Since last summer, the U.S. Navy has been evaluating hardware for Lockheed Martin‘s [LMT] Integrated Combat System (ICS) aboard an Arleigh Burke-class destroyer, the USS Winston S. Churchill (DDG-81).
“We’re seeing results, and we’re seeing how it [ICS] operates, and it’s operating well,” Capt. Brian Phillips, the service’s major program manager for ICS, told reporters at a joint Lockheed Martin-Navy briefing on ICS at the Surface Navy Association’s annual symposium on Jan. 9. “We’ve taken it to sea, and they’ve operated it with our ships and run a number of tests.”
The service plans to install the ICS hardware on three or four other destroyers with the Baseline 9 Aegis system and Technical Integration-16 (TI-16) components over the next year, Phillips said.
Last September, the Navy awarded Lockheed Martin an ICS systems engineering and software integration (SESI) contract that could be worth more than $1 billion (Defense Daily, Oct. 2, 2023).
In addition to SESI, the Navy has ICS software coding, hardware, secure voice, and console contracts that may be worth another $2 billion, Phillips said.
The ICS is the Navy’s future overarching combat management system for surface ships, but the service has not disclosed how many ships it plans to outfit with ICS. The service has said that ICS is to allow the ready transfer of sailors from ship to ship without the need to train them on new hardware and software.
Destroyers, cruisers and Littoral Combat Ships use different versions of the company’s Aegis Combat System while aircraft carriers and amphibious ships use the RTX [RTX] Ship Self-Defense System.
The ICS work is also for U.S. Coast Guard ships.
If the Navy exercises all SESI contract options, the work would extend through September 2030.
The service is drafting an ICS Capabilities Development document.
Project Overmatch and ICS “are very much complementary in the same way that you have a Verizon network and an iPhone,” Phillips said. “You really need both. A network without devices isn’t useful, and a device without a network [in this case, Project Overmatch] isn’t useful.”
ICS is to result in a delivery of new information technology to the fleet–for example, improved displays– every year “or sooner,” rather than every several years, Phillips said.
The former Ticonderoga-class cruiser USS Monterey (CG-61) was the ICS pilot ship before its decommissioning in September 2022.

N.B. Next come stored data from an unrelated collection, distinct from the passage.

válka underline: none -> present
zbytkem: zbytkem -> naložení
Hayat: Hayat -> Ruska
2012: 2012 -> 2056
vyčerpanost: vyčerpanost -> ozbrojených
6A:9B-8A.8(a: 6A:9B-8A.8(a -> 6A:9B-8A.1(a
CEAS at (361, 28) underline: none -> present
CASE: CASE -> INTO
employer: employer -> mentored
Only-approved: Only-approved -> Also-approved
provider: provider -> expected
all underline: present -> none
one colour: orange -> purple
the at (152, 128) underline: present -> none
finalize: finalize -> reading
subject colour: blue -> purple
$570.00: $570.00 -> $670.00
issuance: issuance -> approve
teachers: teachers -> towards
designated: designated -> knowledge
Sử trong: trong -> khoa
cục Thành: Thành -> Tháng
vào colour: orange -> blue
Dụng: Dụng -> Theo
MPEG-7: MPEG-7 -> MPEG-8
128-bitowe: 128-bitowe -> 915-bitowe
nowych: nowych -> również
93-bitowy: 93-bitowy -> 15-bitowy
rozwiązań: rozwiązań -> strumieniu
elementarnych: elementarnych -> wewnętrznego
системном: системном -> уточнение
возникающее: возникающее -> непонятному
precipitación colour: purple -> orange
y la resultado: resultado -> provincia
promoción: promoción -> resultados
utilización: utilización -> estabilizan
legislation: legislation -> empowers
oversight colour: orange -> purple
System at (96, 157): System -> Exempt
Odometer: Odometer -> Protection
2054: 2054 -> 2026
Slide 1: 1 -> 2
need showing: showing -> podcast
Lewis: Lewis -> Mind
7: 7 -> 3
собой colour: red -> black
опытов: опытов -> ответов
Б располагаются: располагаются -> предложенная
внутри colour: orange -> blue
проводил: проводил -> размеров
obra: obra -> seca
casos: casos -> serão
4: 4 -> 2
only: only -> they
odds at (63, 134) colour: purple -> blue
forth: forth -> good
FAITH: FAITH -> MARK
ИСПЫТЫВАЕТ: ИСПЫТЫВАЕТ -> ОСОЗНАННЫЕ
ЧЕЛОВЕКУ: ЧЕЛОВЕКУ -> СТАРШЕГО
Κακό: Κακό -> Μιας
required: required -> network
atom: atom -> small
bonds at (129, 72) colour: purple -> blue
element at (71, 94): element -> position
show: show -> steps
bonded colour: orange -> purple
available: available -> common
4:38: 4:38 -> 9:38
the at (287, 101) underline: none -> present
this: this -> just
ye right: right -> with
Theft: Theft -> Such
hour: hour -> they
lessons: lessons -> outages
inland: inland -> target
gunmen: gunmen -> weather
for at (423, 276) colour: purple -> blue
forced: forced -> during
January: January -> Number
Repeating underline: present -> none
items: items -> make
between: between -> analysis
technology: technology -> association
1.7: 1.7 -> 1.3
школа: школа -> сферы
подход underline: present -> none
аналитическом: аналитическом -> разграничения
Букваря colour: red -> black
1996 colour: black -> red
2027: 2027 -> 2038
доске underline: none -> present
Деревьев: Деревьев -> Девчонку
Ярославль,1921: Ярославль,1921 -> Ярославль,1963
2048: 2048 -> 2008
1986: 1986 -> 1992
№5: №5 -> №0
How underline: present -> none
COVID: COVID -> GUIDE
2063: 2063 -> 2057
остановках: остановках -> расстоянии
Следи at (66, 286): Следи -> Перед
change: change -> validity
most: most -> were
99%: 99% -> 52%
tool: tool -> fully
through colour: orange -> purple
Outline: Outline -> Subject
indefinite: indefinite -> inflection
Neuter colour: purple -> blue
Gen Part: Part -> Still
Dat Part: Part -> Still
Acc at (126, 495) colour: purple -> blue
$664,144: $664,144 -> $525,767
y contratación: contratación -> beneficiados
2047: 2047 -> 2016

An independent cost estimate of ICS indicated that system commonality among Navy ships could lead to cost savings, as the service dispenses with the buying of old hardware to outfit those ships, Phillips said.
While the Navy would still have to buy new ICS hardware every decade, as the hardware wears out, the cabinetry to hold ICS aboard ship is to stay the same.
“Ultimately, it looks like, over the life cycle of the program, we could proliferate up to 10 times the number of ships at scale [with] a 20-fold reduction in cost,” Phillips said. “Today, you wouldn’t be able to proliferate to those ships. You would only get a subset of those ships. To hit everybody, you would have to spend all this money that you just don’t have. Now [with ICS], you can afford to hit everybody with the budgets that you have.”